● EXTRAIT À LIRE:
Dubstep, sueur et acouphènes : immersion chez les Bloody Beetroots @ Théâtre Fairmount (Montréal)
Avant de commencer, j’aimerais dire que je n’avais pas demandé l’accréditation pour ce concert. Puis un jour, mon copain me dit qu’il a pris son billet pour un concert d’électro-punk : les Bloody Beetroots qu’il écoutait pendant ses années collège. Courriel de relance, le groupe est le premier dans la liste des spectacles de mai ; ma curiosité a été assez piquée, alors je m’inscris. J’obtiens l’accréditation assez facilement et je n’en fais rien. Je rentre dans l’enceinte du Théâtre Fairmount sans m’être renseignée ni avoir écouté aucun son de Sir Bob Cornelius Rifo.
Nous arrivons dans la salle, peut-être 10 minutes après que Bob soit monté sur scène et je ressens déjà les basses dans mes pieds. Ce qui m’attrape en premier c’est l’ambiance : le public est en feu, ce qui est surprenant pour un début. L’énergie est brute, immédiate et prend des airs de frat party. Impossible de ne pas penser aux clichés de soirées en club qu’on voit dans les films, où tout est exagéré pour signifier que la fête est folle. Le son est massif, gras, rapide et je ne sais pas pourquoi, mais ça fonctionne.
Le set navigue entre des influences très marquées : dubstep survolté, drops EDM attendus mais efficaces, touches de rock et même de métal. C’est un mélange assumé, parfois bordélique. Par contre, il passe d’un univers sonore à l’autre trop brutalement. Certaines transitions sont si rapides qu’on a à peine le temps de se caler sur un rythme qu’il est aussitôt remplacé par un autre. C’est intense et souvent déroutant, si bien que je me demande, à certains moments, si ce n’est pas du troll. Je sens une volonté de provoquer, de désorienter, de jouer avec le public — et ça marche.

● MATÉRIEL DE TRAVAIL:
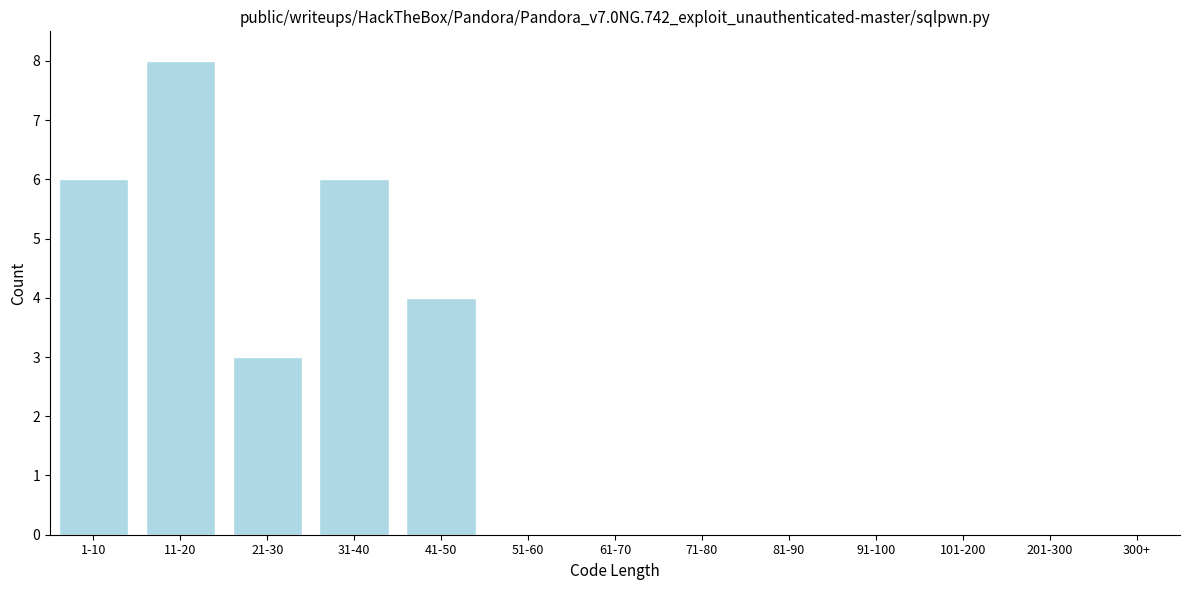

Reading left to right, transcribe all the data shown in this chart.

1-10=6	11-20=8	21-30=3	31-40=6	41-50=4	51-60=0	61-70=0	71-80=0	81-90=0	91-100=0	101-200=0	201-300=0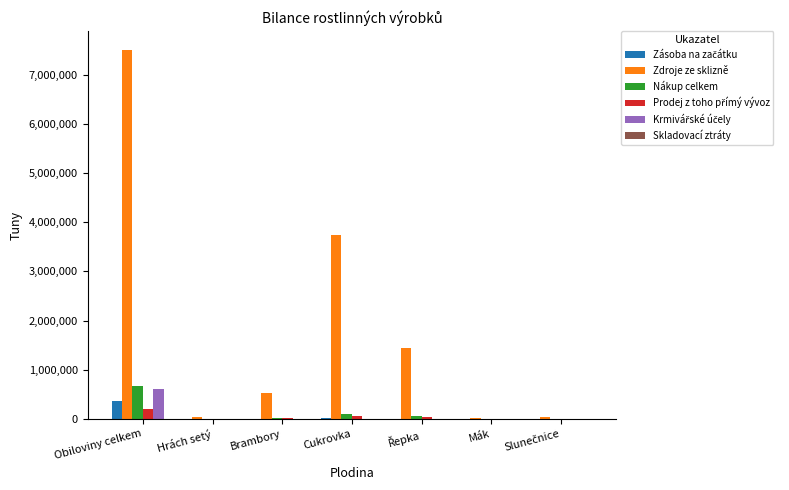

The value of Zdroje ze sklizně at Obiloviny celkem is 10929815.8. True or false?

False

● CONSIGNE DE TRAVAIL 1: Dans le compte rendu du concert, dans quelle salle de Montréal les Bloody Beetroots se produisent-ils ?
● CONSIGNE DE TRAVAIL 2: Recopiez mot pour mot le passage du compte rendu du concert qui va de « Avant de commencer, j’aimerais » jusqu'à « Bob Cornelius Rifo. » inclus.
● CONSIGNE DE TRAVAIL 3: Réécrivez s'il vous plaît sous forme de liste le paragraphe du compte rendu du concert qui commence par « Le set navigue », en gardant ses faits principaux.

● RÉPONSE ATTENDUE 1: Au Théâtre Fairmount.

● RÉPONSE ATTENDUE 2:
Avant de commencer, j’aimerais dire que je n’avais pas demandé l’accréditation pour ce concert. Puis un jour, mon copain me dit qu’il a pris son billet pour un concert d’électro-punk : les Bloody Beetroots qu’il écoutait pendant ses années collège. Courriel de relance, le groupe est le premier dans la liste des spectacles de mai ; ma curiosité a été assez piquée, alors je m’inscris. J’obtiens l’accréditation assez facilement et je n’en fais rien. Je rentre dans l’enceinte du Théâtre Fairmount sans m’être renseignée ni avoir écouté aucun son de Sir Bob Cornelius Rifo.

● RÉPONSE ATTENDUE 3:
- Le set mêle du dubstep survolté, des drops EDM attendus mais efficaces, des touches de rock et même de métal.
- Ce mélange est assumé, parfois bordélique.
- Le passage d'un univers sonore à l'autre est trop brutal : un rythme est remplacé à peine qu'on s'y est calé.
- L'ensemble est intense et souvent déroutant, au point de faire penser à du troll.
- On y sent une volonté de provoquer, de désorienter et de jouer avec le public, et ça marche.